So the a/c will only kick the fan on if there is pressure in the ac lines? What causes the low speed fan to kick on? What temp does the water temp sensor tell the fan to kick on? Any info on this at all will be greatly appreciated. I have a schematic and the wires are all good rang them out yesterday and I put a jumper in the relay and the fan is good I have let the car sit and idle all the way up to about 210 and the fan never kicked on.

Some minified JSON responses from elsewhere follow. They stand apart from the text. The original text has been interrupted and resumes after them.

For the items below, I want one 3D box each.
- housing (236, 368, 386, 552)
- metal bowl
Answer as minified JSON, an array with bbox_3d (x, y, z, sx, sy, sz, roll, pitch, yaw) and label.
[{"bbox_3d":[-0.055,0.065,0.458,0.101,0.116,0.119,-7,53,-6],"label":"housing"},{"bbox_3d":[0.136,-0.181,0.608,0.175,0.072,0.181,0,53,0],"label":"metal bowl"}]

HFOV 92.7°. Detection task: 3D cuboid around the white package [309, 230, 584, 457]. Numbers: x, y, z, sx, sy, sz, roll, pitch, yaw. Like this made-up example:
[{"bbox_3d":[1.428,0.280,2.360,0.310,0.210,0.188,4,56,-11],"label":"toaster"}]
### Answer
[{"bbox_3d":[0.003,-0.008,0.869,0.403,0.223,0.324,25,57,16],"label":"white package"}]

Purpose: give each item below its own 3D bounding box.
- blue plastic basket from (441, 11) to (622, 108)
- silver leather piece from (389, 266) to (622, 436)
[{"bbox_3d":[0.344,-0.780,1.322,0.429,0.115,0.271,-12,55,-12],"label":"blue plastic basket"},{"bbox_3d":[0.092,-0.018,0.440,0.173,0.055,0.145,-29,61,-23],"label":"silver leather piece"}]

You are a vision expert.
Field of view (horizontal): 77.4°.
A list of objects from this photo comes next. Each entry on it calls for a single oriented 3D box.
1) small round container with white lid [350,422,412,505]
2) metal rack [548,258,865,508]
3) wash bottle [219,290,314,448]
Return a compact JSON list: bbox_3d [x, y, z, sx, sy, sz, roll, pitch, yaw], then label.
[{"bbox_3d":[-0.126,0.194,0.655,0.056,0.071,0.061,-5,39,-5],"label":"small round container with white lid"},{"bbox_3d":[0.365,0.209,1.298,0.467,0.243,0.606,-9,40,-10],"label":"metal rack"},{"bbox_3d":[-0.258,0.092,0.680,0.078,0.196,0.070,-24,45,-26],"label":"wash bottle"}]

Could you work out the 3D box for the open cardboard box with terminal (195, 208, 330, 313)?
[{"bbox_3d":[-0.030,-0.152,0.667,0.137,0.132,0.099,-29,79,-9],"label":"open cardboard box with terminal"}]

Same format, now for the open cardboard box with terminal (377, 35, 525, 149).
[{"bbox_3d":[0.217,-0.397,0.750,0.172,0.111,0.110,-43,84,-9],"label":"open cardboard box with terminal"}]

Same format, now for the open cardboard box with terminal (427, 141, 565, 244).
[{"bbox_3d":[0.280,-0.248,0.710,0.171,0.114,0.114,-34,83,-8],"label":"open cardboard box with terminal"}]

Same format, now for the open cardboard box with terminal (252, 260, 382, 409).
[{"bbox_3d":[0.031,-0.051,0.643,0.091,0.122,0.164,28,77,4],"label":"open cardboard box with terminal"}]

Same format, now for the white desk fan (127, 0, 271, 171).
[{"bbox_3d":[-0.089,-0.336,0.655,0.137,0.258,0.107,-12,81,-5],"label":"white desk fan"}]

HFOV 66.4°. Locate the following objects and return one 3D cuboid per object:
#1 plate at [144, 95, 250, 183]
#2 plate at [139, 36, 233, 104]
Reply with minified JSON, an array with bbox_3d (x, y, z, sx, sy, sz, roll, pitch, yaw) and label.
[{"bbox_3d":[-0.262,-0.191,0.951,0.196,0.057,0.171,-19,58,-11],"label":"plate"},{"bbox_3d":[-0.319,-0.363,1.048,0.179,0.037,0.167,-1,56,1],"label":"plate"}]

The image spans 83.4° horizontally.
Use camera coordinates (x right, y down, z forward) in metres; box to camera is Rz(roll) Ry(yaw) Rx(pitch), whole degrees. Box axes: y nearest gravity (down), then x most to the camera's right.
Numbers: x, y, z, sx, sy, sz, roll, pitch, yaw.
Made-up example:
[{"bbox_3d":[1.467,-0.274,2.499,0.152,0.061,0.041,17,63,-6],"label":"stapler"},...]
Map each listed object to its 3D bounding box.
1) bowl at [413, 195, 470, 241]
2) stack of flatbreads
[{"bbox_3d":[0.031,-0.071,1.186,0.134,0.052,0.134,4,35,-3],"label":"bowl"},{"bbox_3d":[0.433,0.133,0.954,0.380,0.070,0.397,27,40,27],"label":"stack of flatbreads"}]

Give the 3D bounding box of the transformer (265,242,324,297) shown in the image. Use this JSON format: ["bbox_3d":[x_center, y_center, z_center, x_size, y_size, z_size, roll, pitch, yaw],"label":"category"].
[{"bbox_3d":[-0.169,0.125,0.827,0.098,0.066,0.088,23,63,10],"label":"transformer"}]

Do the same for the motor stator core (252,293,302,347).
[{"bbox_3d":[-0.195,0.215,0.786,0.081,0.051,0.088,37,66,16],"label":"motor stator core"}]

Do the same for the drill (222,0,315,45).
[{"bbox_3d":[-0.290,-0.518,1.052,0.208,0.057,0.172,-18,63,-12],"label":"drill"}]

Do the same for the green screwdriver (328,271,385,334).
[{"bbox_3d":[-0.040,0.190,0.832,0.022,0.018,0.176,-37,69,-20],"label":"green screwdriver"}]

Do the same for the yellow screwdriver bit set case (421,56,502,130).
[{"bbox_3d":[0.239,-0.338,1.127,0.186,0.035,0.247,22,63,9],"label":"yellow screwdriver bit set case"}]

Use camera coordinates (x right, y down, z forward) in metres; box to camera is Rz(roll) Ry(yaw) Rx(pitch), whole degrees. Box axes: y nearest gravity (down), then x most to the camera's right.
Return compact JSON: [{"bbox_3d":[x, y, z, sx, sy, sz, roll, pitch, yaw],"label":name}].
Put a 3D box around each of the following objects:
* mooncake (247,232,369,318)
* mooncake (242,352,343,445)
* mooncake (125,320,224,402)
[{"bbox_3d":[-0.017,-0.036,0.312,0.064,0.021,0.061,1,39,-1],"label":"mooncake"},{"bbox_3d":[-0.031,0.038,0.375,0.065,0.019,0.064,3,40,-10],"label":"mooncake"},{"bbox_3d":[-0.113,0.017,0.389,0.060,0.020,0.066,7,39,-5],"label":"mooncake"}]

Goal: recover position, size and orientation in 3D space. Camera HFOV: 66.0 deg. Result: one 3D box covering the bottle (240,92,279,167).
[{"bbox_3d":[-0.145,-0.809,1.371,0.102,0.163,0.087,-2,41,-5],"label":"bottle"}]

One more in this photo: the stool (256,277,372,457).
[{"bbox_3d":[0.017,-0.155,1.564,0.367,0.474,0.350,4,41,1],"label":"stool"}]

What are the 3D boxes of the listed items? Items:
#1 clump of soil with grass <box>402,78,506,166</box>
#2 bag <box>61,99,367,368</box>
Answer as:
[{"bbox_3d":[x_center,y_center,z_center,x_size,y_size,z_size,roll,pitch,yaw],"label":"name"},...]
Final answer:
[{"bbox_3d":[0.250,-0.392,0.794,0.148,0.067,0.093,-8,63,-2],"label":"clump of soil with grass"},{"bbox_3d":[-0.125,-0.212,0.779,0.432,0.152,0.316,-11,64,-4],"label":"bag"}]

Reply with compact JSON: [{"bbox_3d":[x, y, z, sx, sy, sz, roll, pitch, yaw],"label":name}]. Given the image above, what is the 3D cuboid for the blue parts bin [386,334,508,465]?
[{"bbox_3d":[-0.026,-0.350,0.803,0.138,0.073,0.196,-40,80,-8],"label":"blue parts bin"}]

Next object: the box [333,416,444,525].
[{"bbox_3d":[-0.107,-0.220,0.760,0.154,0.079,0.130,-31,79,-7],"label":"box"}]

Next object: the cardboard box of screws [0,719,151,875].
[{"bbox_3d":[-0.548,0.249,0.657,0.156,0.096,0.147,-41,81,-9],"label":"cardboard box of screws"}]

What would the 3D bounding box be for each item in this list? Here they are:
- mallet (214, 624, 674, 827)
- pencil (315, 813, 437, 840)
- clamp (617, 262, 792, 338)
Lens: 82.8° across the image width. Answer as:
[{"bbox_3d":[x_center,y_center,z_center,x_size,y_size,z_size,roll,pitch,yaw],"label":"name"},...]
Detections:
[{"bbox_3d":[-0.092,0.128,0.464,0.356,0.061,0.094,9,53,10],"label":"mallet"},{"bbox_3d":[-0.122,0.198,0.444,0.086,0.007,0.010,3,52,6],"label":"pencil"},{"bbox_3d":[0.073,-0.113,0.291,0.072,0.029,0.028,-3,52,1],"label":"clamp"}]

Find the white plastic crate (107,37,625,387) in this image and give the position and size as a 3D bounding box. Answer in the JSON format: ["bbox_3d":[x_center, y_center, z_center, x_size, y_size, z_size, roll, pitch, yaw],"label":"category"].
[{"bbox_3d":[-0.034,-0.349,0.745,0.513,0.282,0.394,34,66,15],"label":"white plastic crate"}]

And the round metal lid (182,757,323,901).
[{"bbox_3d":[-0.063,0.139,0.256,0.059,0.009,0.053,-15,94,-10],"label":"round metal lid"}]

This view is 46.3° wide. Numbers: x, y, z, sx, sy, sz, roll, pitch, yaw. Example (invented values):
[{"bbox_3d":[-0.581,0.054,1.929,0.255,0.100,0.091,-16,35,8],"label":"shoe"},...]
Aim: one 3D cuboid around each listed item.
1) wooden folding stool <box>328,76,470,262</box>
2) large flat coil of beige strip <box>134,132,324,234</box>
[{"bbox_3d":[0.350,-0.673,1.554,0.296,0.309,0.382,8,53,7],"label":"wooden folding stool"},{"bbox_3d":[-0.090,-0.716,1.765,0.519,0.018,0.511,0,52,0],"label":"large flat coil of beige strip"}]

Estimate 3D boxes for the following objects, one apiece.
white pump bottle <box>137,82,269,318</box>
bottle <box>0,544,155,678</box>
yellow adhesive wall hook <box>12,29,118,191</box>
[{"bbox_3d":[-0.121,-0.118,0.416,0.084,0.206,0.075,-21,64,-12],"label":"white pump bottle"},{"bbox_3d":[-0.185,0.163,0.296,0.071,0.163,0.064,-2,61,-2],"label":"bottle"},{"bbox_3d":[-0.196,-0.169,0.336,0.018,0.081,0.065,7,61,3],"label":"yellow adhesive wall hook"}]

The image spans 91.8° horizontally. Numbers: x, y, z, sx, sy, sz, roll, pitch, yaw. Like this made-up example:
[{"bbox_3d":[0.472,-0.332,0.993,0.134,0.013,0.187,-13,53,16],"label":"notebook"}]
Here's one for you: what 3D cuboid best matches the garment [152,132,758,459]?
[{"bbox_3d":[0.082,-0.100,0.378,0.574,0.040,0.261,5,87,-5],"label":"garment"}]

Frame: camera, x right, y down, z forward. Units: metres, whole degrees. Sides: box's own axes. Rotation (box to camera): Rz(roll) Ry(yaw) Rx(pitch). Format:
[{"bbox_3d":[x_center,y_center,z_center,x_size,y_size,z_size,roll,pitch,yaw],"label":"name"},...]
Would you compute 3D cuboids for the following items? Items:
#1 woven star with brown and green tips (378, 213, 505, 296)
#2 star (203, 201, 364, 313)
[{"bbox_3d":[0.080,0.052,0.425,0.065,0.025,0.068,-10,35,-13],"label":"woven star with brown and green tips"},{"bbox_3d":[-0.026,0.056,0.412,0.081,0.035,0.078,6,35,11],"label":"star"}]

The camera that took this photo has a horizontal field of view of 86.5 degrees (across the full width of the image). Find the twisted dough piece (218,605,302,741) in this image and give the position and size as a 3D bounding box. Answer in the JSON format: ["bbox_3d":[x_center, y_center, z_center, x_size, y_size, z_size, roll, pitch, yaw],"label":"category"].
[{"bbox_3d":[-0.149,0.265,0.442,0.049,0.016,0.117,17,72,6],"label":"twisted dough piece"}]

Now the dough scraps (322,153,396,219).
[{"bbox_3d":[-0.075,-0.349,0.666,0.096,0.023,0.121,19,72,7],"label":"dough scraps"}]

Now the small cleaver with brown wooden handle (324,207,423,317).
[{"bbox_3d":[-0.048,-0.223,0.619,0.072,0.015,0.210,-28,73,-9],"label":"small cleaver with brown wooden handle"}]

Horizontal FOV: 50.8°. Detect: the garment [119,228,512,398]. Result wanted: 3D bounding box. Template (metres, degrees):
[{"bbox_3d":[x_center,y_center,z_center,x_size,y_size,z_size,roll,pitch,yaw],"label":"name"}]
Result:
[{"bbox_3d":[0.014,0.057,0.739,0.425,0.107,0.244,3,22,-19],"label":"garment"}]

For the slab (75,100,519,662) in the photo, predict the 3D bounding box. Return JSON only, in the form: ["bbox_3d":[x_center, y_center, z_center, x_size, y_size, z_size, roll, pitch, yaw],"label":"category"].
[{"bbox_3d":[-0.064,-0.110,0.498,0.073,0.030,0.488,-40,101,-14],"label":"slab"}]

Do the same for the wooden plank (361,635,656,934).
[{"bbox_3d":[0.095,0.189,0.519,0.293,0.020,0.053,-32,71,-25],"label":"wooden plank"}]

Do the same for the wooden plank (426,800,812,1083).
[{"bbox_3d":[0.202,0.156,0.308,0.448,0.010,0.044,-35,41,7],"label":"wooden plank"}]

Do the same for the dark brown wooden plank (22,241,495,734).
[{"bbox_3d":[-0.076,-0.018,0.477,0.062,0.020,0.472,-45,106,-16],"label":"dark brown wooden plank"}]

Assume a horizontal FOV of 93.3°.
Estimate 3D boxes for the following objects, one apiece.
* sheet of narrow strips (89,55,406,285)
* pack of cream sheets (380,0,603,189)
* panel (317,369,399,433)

Ok, low speed fan operation:
Low speed fan is controlled by a) ECM according to coolent temp via the sensor in front of the intake, pointing forward, with the black and yellow wires. Fan on temp is a parameter set in the chip. b) low speed fan is also commanded on by the AC high pressure switch. I am not sure what pressure closes the low speed contacts. There will be two green wires leading to the low pressure fan relay. If you ground either of them, the low fans should come on. If not, inspect for 12v at the red wire to the relay. This wire comes from a fuse link located at the starter solenoid. If you have 12v, and grouding the green wire causes the relay to click, check the resistor at the cooling fan. Sometimes they crack causing low fan to become inop. If the relay doesnt click, check for 12v on the brown wire, which is keyed power, coming from the "PWR BRK" and/or "RLY" fuse under the dash.
high speed operation:
High speed fan is controlled by a) the temperature switch in the intake manifold pointing UP. It has a green/yellow wire to it. This switch closes at around 225-230* and will energize the high speed relay. b) the AC high pressure switch HIGH fan contacts, which close at approx 225psi. The high speed relay will obviously override the low speed one as the high bypasses the resistor built on the fans. This relay too gets its high current power feed from a fuse link at the starter solenoid, and the relay coil gets power from the same brown wire as above. The green/yellow wire is grounded by the high pressure switch and/or the coolant temp switch.
Any time the high fan is triggered, via the dark green/yellow wire, the delay relays counter is reset and if the delay relay loses power to the red wires, the timer begins to count down approx 10 minutes. While counting down the delay relay closes its contacts and power remains on the blk/pnk wire to the fans. The delay relays high current power feed also comes from the fuse links at the starter.
So, if the low speed fan doesnt work, ground the green wire. If the fans come on, then the PCM or the AC high pressure switch arent grounding the wire. If the fans dont come on, but the relay clicks, check for power on the red wire to the relay, if you have power on the red wire, check for power on the red/blk *WITH THE RELAY ENERGIZED*. If the fans dont come on and the relay doesnt click, check for power on the brown wire (key on, engine off)
Same holds true for diagnosing the high speed fan, but its the green/yellow you want to ground. The red and brown wires are common to both relays, so provided there isnt a problem in a harness, if you have what you need on one, you should have it on both. Oh, and the relays output wire TO the fan is a blk/pnk wire.
If the high fan works, but the low wont, and the relay switches 12v to the blk/red going to the fan, then check the fan speed resistor for power in and out.
Its really a simple system, not like the newer cars where they use each motor to drop current to change speeds and they use relays for on, off, high, low for each fan. THEY can be a pain. This should get you rolling. Let me know how you make out.